If you’re thinking of buying a property to rent out but you don’t have enough cash to buy it outright, taking out a buy to let mortgage could be an option. Buy to let mortgages are a relatively common type of mortgage for people who want to invest in property; let’s take a closer look.

 

What is a buy to let mortgage?

A buy to let mortgage is secured against the investment property (i.e. the property you’re going to rent out) that you’re looking to buy. Even though it’s a residential property, because you won’t be living in it yourself, you can’t use a residential mortgage and there are some key differences between them.

 

How does it work?

Similar to a residential mortgage, you’ll put down a deposit (for buy to let mortgages, this is usually a minimum of 25% of the purchase price) and the lender will lend you the remainder of the purchase price. The amount you can borrow isn’t calculated based on your income like a residential mortgage; it’s based on the expected rental income from the property.
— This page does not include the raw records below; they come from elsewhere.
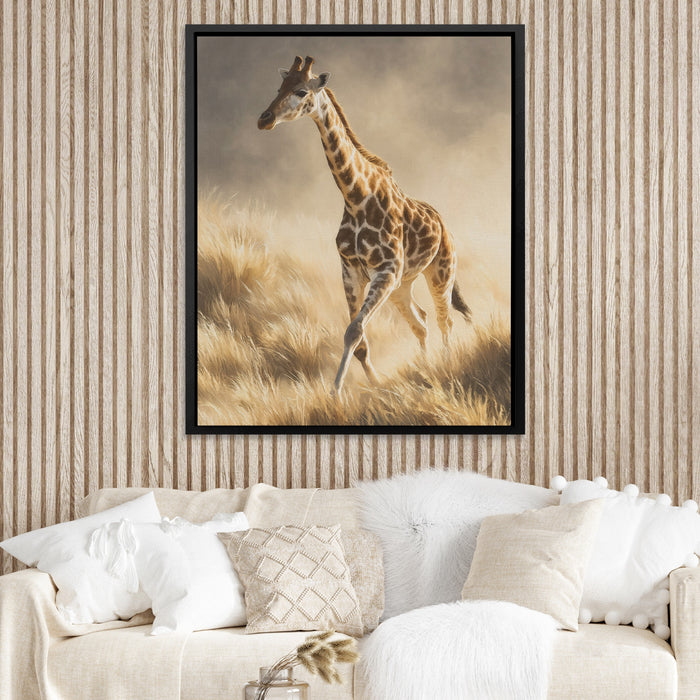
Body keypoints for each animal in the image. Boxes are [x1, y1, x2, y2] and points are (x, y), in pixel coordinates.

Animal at [258, 55, 472, 394]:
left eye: (302, 91)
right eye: (279, 87)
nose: (264, 119)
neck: (356, 197)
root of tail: (444, 224)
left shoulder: (385, 271)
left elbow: (354, 331)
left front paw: (335, 393)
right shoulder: (351, 270)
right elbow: (358, 339)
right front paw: (373, 385)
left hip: (440, 273)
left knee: (444, 320)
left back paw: (445, 365)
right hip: (403, 285)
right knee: (421, 321)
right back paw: (423, 367)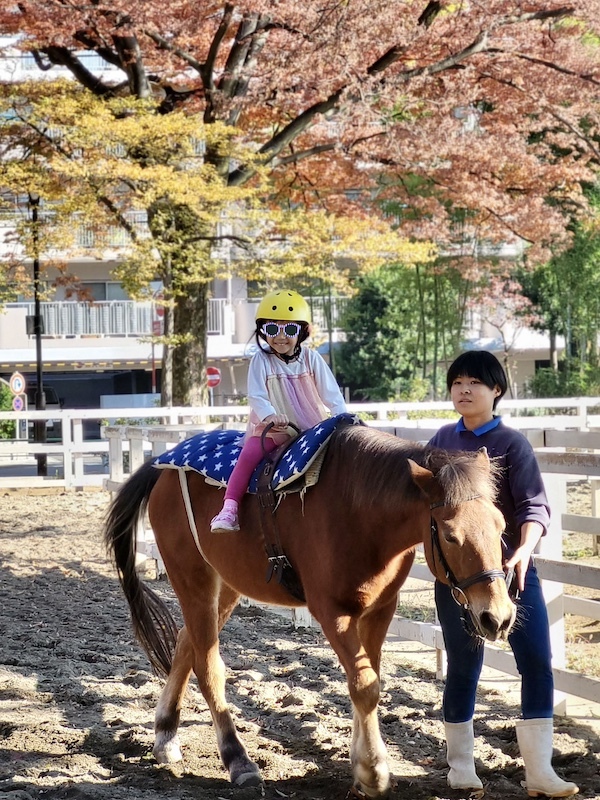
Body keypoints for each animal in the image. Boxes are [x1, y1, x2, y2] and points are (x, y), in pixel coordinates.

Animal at [103, 422, 516, 796]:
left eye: (500, 525)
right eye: (450, 534)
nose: (497, 616)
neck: (359, 508)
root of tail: (163, 466)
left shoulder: (380, 610)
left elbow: (368, 680)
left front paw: (361, 763)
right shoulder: (332, 612)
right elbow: (364, 685)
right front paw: (373, 771)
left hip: (227, 585)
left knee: (186, 642)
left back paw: (165, 736)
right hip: (193, 579)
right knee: (207, 666)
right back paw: (238, 760)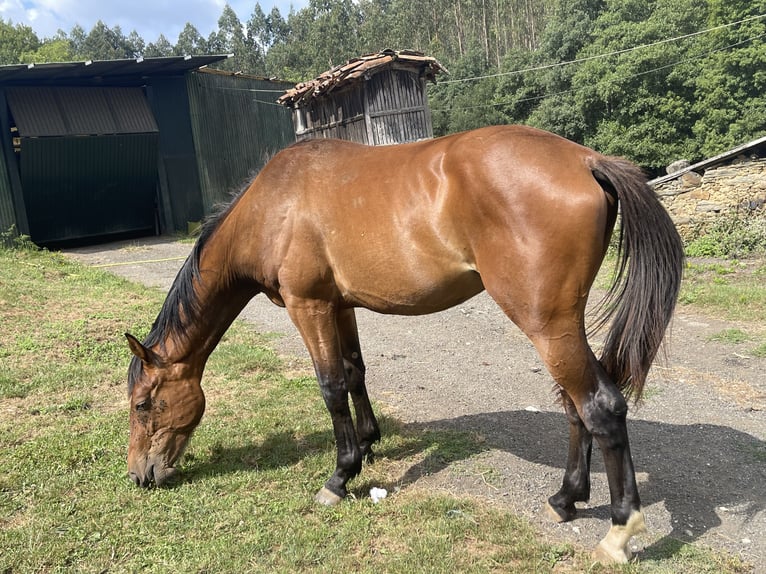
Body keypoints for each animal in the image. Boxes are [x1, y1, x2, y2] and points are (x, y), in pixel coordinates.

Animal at [126, 125, 684, 564]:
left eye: (143, 404)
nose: (139, 476)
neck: (275, 205)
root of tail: (586, 160)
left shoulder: (309, 306)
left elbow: (330, 386)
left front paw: (339, 477)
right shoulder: (339, 305)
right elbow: (354, 372)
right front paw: (368, 443)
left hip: (546, 325)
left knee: (601, 406)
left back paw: (619, 533)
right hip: (562, 324)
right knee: (575, 405)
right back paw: (566, 498)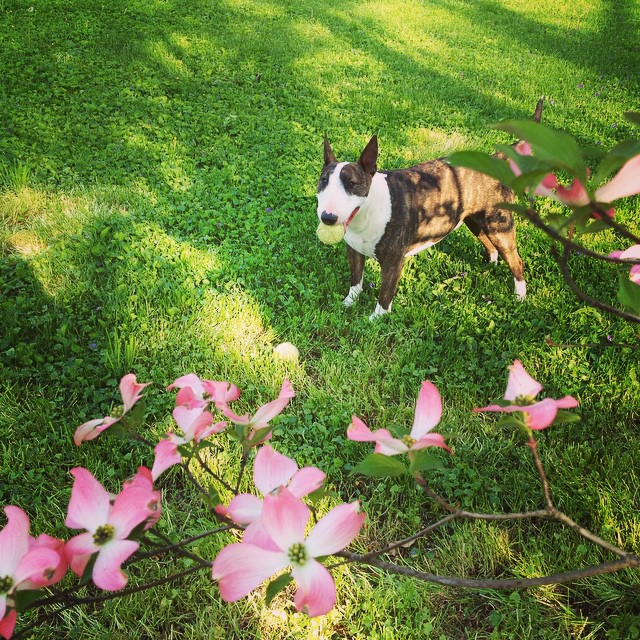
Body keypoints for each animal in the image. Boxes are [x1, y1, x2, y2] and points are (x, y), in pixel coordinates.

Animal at [316, 100, 543, 319]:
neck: (367, 211)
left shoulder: (393, 262)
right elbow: (356, 280)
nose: (327, 217)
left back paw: (519, 297)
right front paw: (347, 303)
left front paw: (376, 320)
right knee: (490, 245)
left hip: (499, 226)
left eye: (351, 184)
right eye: (323, 181)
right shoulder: (354, 250)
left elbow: (385, 294)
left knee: (516, 260)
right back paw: (488, 266)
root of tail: (495, 158)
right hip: (474, 220)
The lender will look to establish that the rental income you’ll receive from the property will more than cover the cost of the mortgage – usually the lender will look for the rental income to be around 140% of the mortgage payment.

 

Am I eligible?

Eligibility criteria will vary between lenders, but there are some general criteria that are mostly consistent:

  • Even though the borrowing amount isn’t linked to your income, you’ll usually still need to evidence that you have an annual income above £25,000.
  • The mortgage you’re taking out will need to finish by the lender’s upper age limit, which for most lenders is when you’re 70 to 75 years old.
  • You’re an existing home owner; this doesn’t mean you need to own your home outright, you can have a residential mortgage in place.

 

How much will it cost?

In addition to your deposit, you’ll need to set aside enough money to cover other costs and fees associated with the purchase. Here are some of the most common types of costs.

  • Mortgage product fee (these are generally higher than product fees for residential mortgages)
  • Mortgage valuation fee
  • Solicitors fees
  • Stamp Duty Land Tax
  • Landlord’s insurance (you’ll need your landlord’s insurance in place to cover the building at the time you exchange contracts)

 

If you’re thinking of investing in property through a buy to let mortgage, don’t forget to think about the ongoing costs you’ll have in addition to your mortgage payment, such as your letting agent’s fees, and how you’ll cover costs when the property is unoccupied or between tenants.

 

A mortgage adviser can help source the right buy to let mortgage to suit your circumstances and will clearly explain everything you need to know about buy to let mortgages.